A genomic test to predict chemotherapy outcomes

Although powerful, new, targeted treatments are regularly introduced to cancer clinics, choices for the first-line treatment of invasive breast cancer normally lie between preventive surgery and chemotherapy. A recent American study used genomic prediction combining multiple signatures to determine outcomes to standard chemotherapy.

Photo: A genomic test to predict chemotherapy outcomes

Since the 1970s anthracyclines have remained the gold standard for efficacy in breast cancer, and chemotherapy regimens containing anthracycline consistently outperform those without it. However, not all tumours respond to this type of chemotherapy and several factors are known to influence outcomes including: tumour grade, p53 status, Topo II alpha level, HER2 over-expression, ER status and expression of multiple drug resistance (MDR).

A recent study from the University of Texas MD Anderson Cancer Centre [Hatzis C et al. A genomic predictor of response and survival following taxane-anthracycline chemotherapy for invasive breast cancer.
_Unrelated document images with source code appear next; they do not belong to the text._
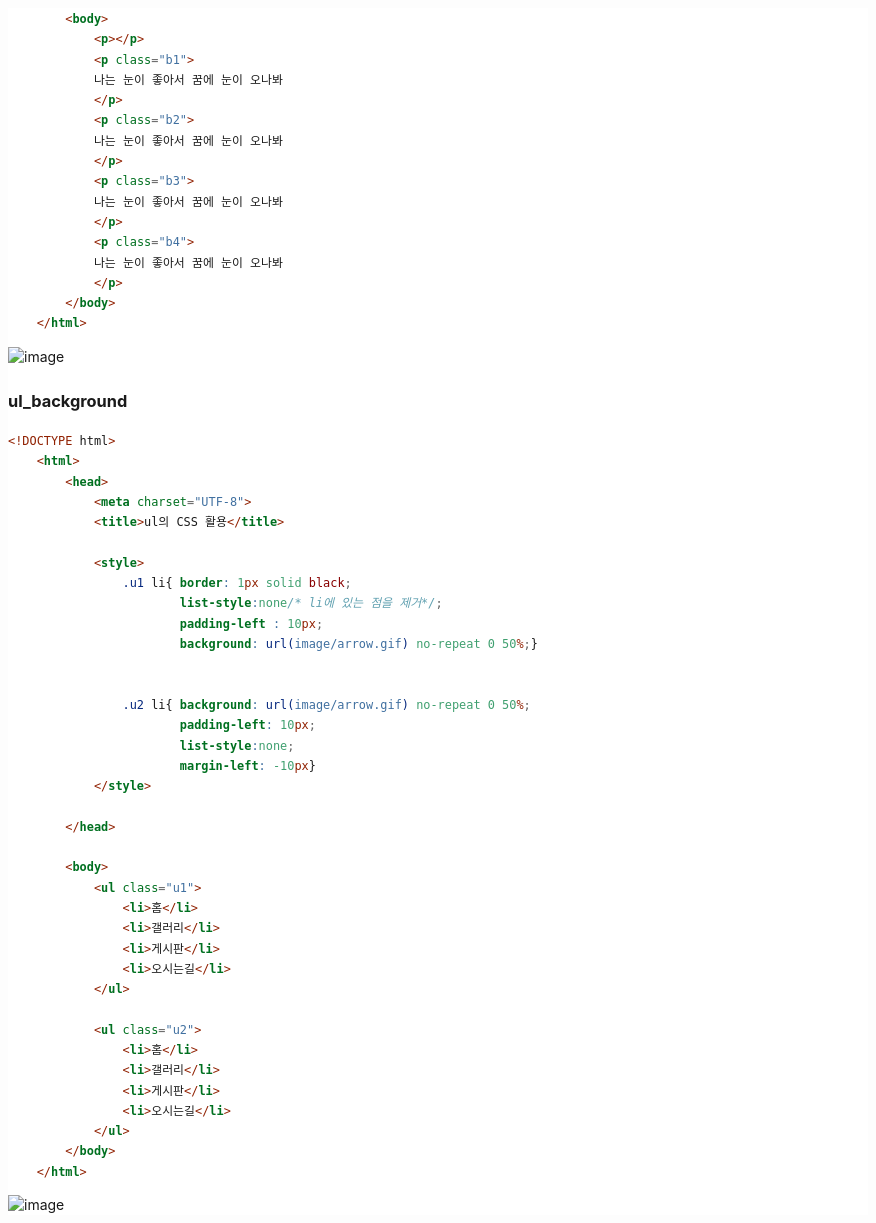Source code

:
 ```html
		<body>
			<p></p>
			<p class="b1">
			나는 눈이 좋아서 꿈에 눈이 오나봐
			</p>
			<p class="b2">
			나는 눈이 좋아서 꿈에 눈이 오나봐
			</p>
			<p class="b3">
			나는 눈이 좋아서 꿈에 눈이 오나봐
			</p>
			<p class="b4">
			나는 눈이 좋아서 꿈에 눈이 오나봐
			</p>
		</body>
	</html>
```
![image](https://user-images.githubusercontent.com/54658614/227842541-0b16dcd1-b383-4e69-847f-60baf3dd0032.png)
  
### ul_background
```html
<!DOCTYPE html>
	<html>
		<head>
			<meta charset="UTF-8">
			<title>ul의 CSS 활용</title>
			
			<style>
				.u1 li{ border: 1px solid black;
						list-style:none/* li에 있는 점을 제거*/;
						padding-left : 10px;
						background: url(image/arrow.gif) no-repeat 0 50%;}
						
						
				.u2 li{ background: url(image/arrow.gif) no-repeat 0 50%;
						padding-left: 10px;
						list-style:none;
						margin-left: -10px}
			</style>
			
		</head>
		
		<body>
			<ul class="u1">
				<li>홈</li>
				<li>갤러리</li>
				<li>게시판</li>
				<li>오시는길</li>
			</ul>
			
			<ul class="u2">
				<li>홈</li>
				<li>갤러리</li>
				<li>게시판</li>
				<li>오시는길</li>
			</ul>
		</body>
	</html>
```
![image](https://user-images.githubusercontent.com/54658614/227843171-490e2c32-3f9f-4fbe-b833-a74a8bb4f20d.png)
JAMA. 2011 May 11;305(18):1873-81], used genomic prediction combining multiple signatures to determine outcomes to standard chemotherapy.
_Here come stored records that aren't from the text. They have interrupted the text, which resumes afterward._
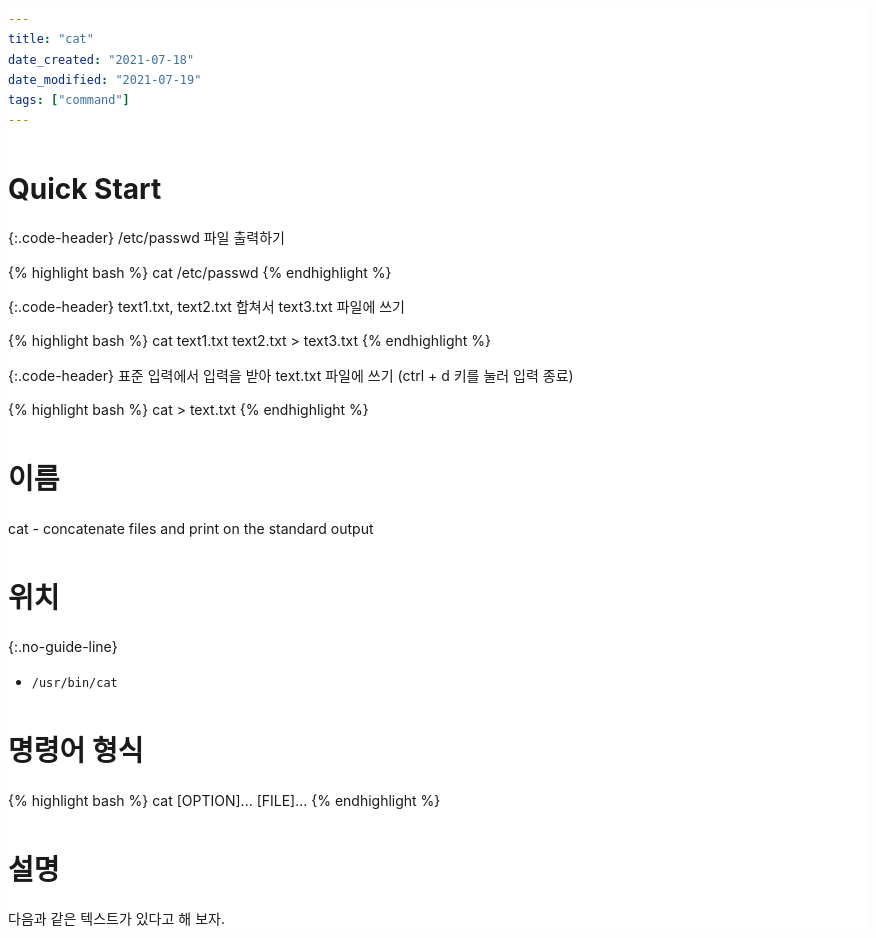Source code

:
 ```yaml
---
title: "cat"
date_created: "2021-07-18"
date_modified: "2021-07-19"
tags: ["command"]
---
```


# Quick Start

{:.code-header}
/etc/passwd 파일 출력하기

{% highlight bash %}
cat /etc/passwd
{% endhighlight %}

{:.code-header}
text1.txt, text2.txt 합쳐서 text3.txt 파일에 쓰기

{% highlight bash %}
cat text1.txt text2.txt > text3.txt
{% endhighlight %}

{:.code-header}
표준 입력에서 입력을 받아 text.txt 파일에 쓰기 (ctrl + d 키를 눌러 입력 종료)

{% highlight bash %}
cat > text.txt
{% endhighlight %}

# 이름

cat - concatenate files and print on the standard output

# 위치

{:.no-guide-line}
- `/usr/bin/cat`

# 명령어 형식

{% highlight bash %}
cat [OPTION]... [FILE]...
{% endhighlight %}

# 설명

다음과 같은 텍스트가 있다고 해 보자.


[^1]: `Ctrl + d` 키를 눌러 저장하고 입력을 종료, `Ctrl + c` 키를 눌러 저장 안하고 입력을 종료할 수 있다.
This multicentre study enrolled 310 women, newly diagnosed with Stages II and III invasive breast cancer. All were Her2 negative and received a chemotherapy regimen of sequential taxane and anthracycline, followed by endocrine therapy if ER-positive.

Gene expression microarrays were then developed from the neo-adjuvant breast tumours to develop different predictive signatures for drug resistance and response. These signatures were then used to predict response to chemotherapy in another, ‘independent’ cohort of 198 breast cancer patients with similar diagnosis and treatment in a validation process.
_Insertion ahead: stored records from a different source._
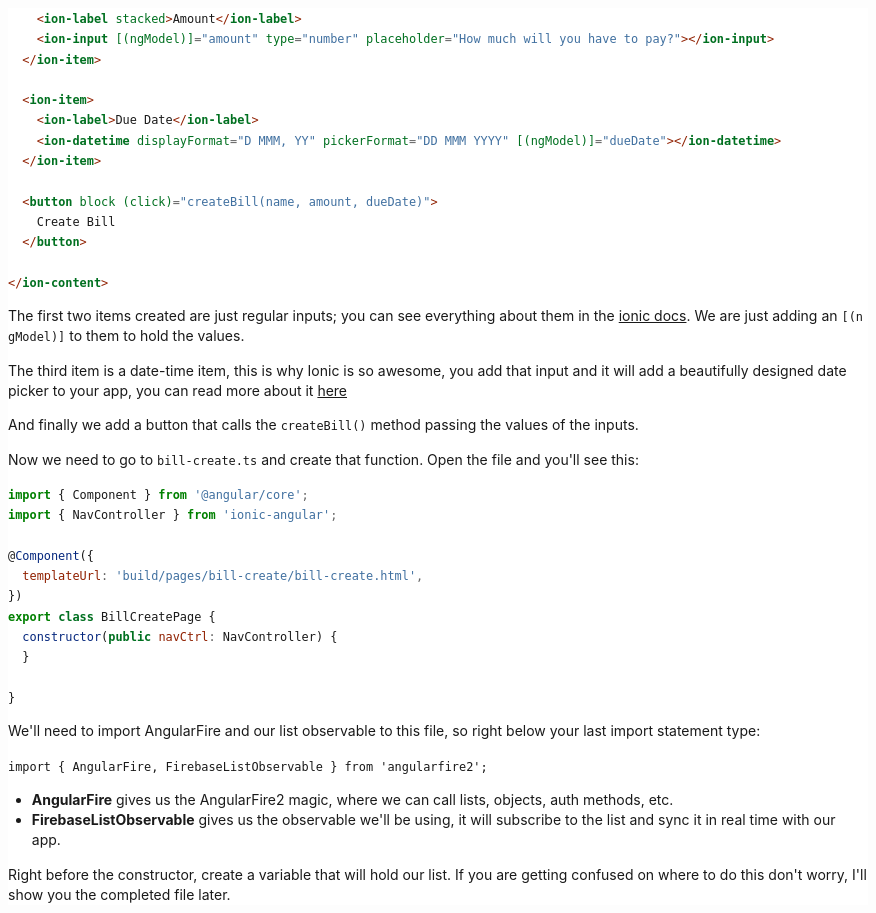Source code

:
 ```html
    <ion-label stacked>Amount</ion-label>
    <ion-input [(ngModel)]="amount" type="number" placeholder="How much will you have to pay?"></ion-input>
  </ion-item>

  <ion-item>
    <ion-label>Due Date</ion-label>
    <ion-datetime displayFormat="D MMM, YY" pickerFormat="DD MMM YYYY" [(ngModel)]="dueDate"></ion-datetime>
  </ion-item>

  <button block (click)="createBill(name, amount, dueDate)">
    Create Bill
  </button>

</ion-content>
```

The first two items created are just regular inputs; you can see everything about them in the [ionic docs](http://ionicframework.com/docs/v2/components/#inputs). We are just adding an `[(ngModel)]` to them to hold the values.

The third item is a date-time item, this is why Ionic is so awesome, you add that input and it will add a beautifully designed date picker to your app, you can read more about it [here](http://ionicframework.com/docs/v2/components/#datetime)

And finally we add a button that calls the `createBill()` method passing the values of the inputs.

Now we need to go to `bill-create.ts` and create that function. Open the file and you'll see this:

```javascript
import { Component } from '@angular/core';
import { NavController } from 'ionic-angular';

@Component({
  templateUrl: 'build/pages/bill-create/bill-create.html',
})
export class BillCreatePage {
  constructor(public navCtrl: NavController) {
  }

}
```

We'll need to import AngularFire and our list observable to this file, so right below your last import statement type:

`import { AngularFire, FirebaseListObservable } from 'angularfire2';`

* **AngularFire** gives us the AngularFire2 magic, where we can call lists, objects, auth methods, etc.
* **FirebaseListObservable** gives us the observable we'll be using, it will subscribe to the list and sync it in real time with our app.

Right before the constructor, create a variable that will hold our list. If you are getting confused on where to do this don't worry, I'll show you the completed file later.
The primary endpoint was distant relapse-free survival (DRFS) if predicted treatment sensitive and absolute risk reduction (ARR), difference in DRFS between two predicted groups. Median follow up was three years. The 28% patients in the independent validation cohort, who were predicted to be treatment sensitive, had a 56% probability of an excellent pathological response, their three-year DRFS was 92%, ARR was 18% and they had a five-fold reduction of risk of distant relapse.

When the data were analysed by ER status, treatment sensitivity was predicted in 30% of the ER-positive women and in 26% of those who were ER-negative. At three year follow-up, in the ER-positive group DRFS was 97% and significant ARR was 11%. In the ER-negative subgroup DRFS was 83% and ARR 26%, the positive predictive value was 83%.

Interestingly, other genomic predictors showed paradoxically worse survival for patients predicted to be responsive to chemotherapy.

To guide the selection of a standard adjuvant treatment regimen, any test based on predicted response to treatment should expect a high probability of survival for those patients predicted to be treatment sensitive (negative predictive value, no relapse if predicted to be treatment sensitive) and a clinically meaningful survival difference between those patients predicted to be treatment sensitive and those predicted to be insensitive (ARR) as well as bettering results based on odds using existing clinical-pathological information.

According to the authors, the performance of this new test met these criteria in the independent validation cohort. If corroborated in future studies a test like this could perhaps, within as few as five years be guiding treatment choices in an individualised way for all women newly diagnosed with breast cancer.

Those patients who find that standard treatments are not useful for them could then be encouraged to enter clinical trials of new, alternative treatments early in the treatment ladder, when they will be most effective in enabling cure.